## Selected text

Outfitters see a vast and growing ice-fishing market

  • Article by: JOHN EWOLDT , Star Tribune
  • Updated: January 25, 2014 - 4:20 PM

More anglers than ever are hitting the ice – and driving demand for warm clothing, fish-tracking devices and mobile, state-of-the-art icehouses.

In an earlier time, ice fishing in Minnesota meant a lone figure hunkered down on a frozen lake. Only the heartiest stock, foolhardy even, took part.

But 1,500 years after the first confirmed knowledge of humans making holes in the ice to fish, the pursuit has moved into the digital age — from survivalist sustenance to a gadget-rich sport that can be enjoyed in shorts and shirtsleeves in an insulated trailer.

Ice fishing has undergone a transformation, said Matt Teske, marketing manager at Dick’s Sporting Goods. “The days of sitting on a five-gallon bucket in a Carhartt jacket are going away,” he said. “It’s about technology and comfort.”

About $260 million was spent on ice-­fishing gear in 2012, an increase of nearly 10 percent over 2011, according to the American Sportfishing Association. Minnesota and Wisconsin have among the highest number of ice anglers at an estimated 700,000 and 600,000 respectively.

## Data extract
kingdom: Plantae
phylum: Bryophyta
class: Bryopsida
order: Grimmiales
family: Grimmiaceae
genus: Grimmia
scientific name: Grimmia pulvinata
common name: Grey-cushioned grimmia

---

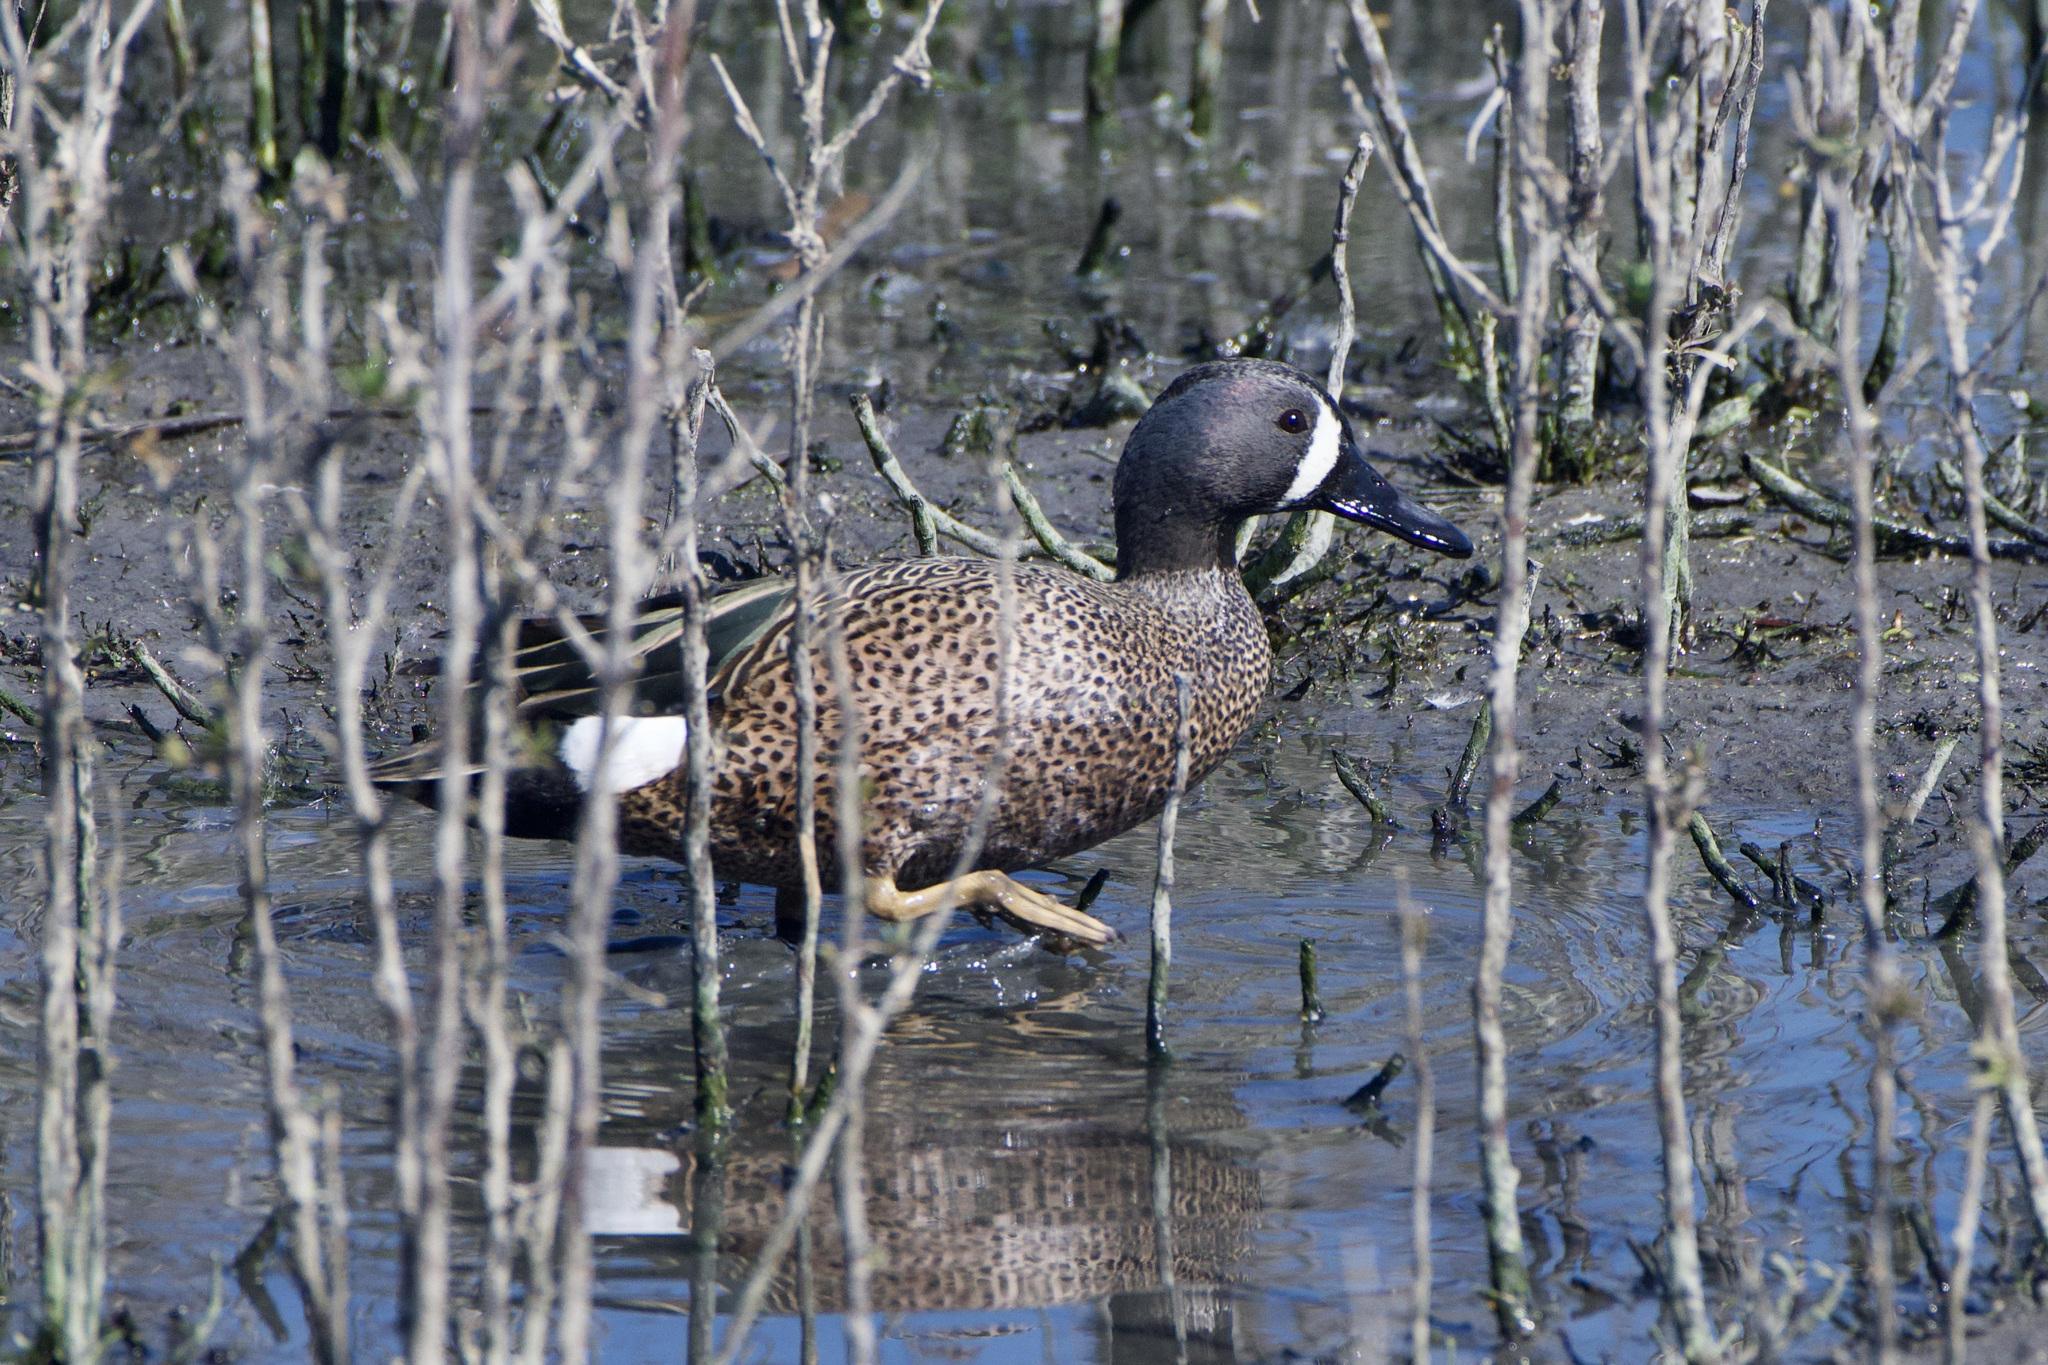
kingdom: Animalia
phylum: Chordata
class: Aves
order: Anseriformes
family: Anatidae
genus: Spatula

## Problem set
**a)** Copy, word for word, the section of the ice-fishing article that opens with the words containing "Outfitters see a" and closes with "an insulated trailer.".
**b)** Write the next portion of the article on the growing ice-fishing market, picking up after its final sentence.

## Per-task outputs
**a)**
Outfitters see a vast and growing ice-fishing market

  • Article by: JOHN EWOLDT , Star Tribune
  • Updated: January 25, 2014 - 4:20 PM

More anglers than ever are hitting the ice – and driving demand for warm clothing, fish-tracking devices and mobile, state-of-the-art icehouses.

In an earlier time, ice fishing in Minnesota meant a lone figure hunkered down on a frozen lake. Only the heartiest stock, foolhardy even, took part.

But 1,500 years after the first confirmed knowledge of humans making holes in the ice to fish, the pursuit has moved into the digital age — from survivalist sustenance to a gadget-rich sport that can be enjoyed in shorts and shirtsleeves in an insulated trailer.

**b)**
But Minnesota remains ice-fishing central. Many local companies with ice-fishing ties thrive here, including Clam Corp. in Rogers, Rapala in Minnetonka, Otter Outdoors in Maple Lake, MarCum Technologies in New Hope, Vexilar in Bloomington and Canvas Craft in Rogers.

Five metro companies (Rapala, Otter, MarCum, Polaris and StrikeMaster) recently formed Ice Force, a partnership with a ­marketing emphasis on ice fishing. “It’s going swimmingly,” said Tom Mackin, president of Rapala. “We’re hearing from major retail partners that they’re having their best ice-fishing season ever,” he said.

Clam Outdoors in Rogers has seen steady double digit growth each year, said Nick Chiodo, director of marketing. Ten years ago, the ice-fishing accessories maker company sold eight items. Now it’s more than 500. “This isn’t just a guy out fishing with his buddies anymore,” Chiodo said. “It’s for women and the family. People drive by a lake dotted with shelters on it and wonder how they can get involved.”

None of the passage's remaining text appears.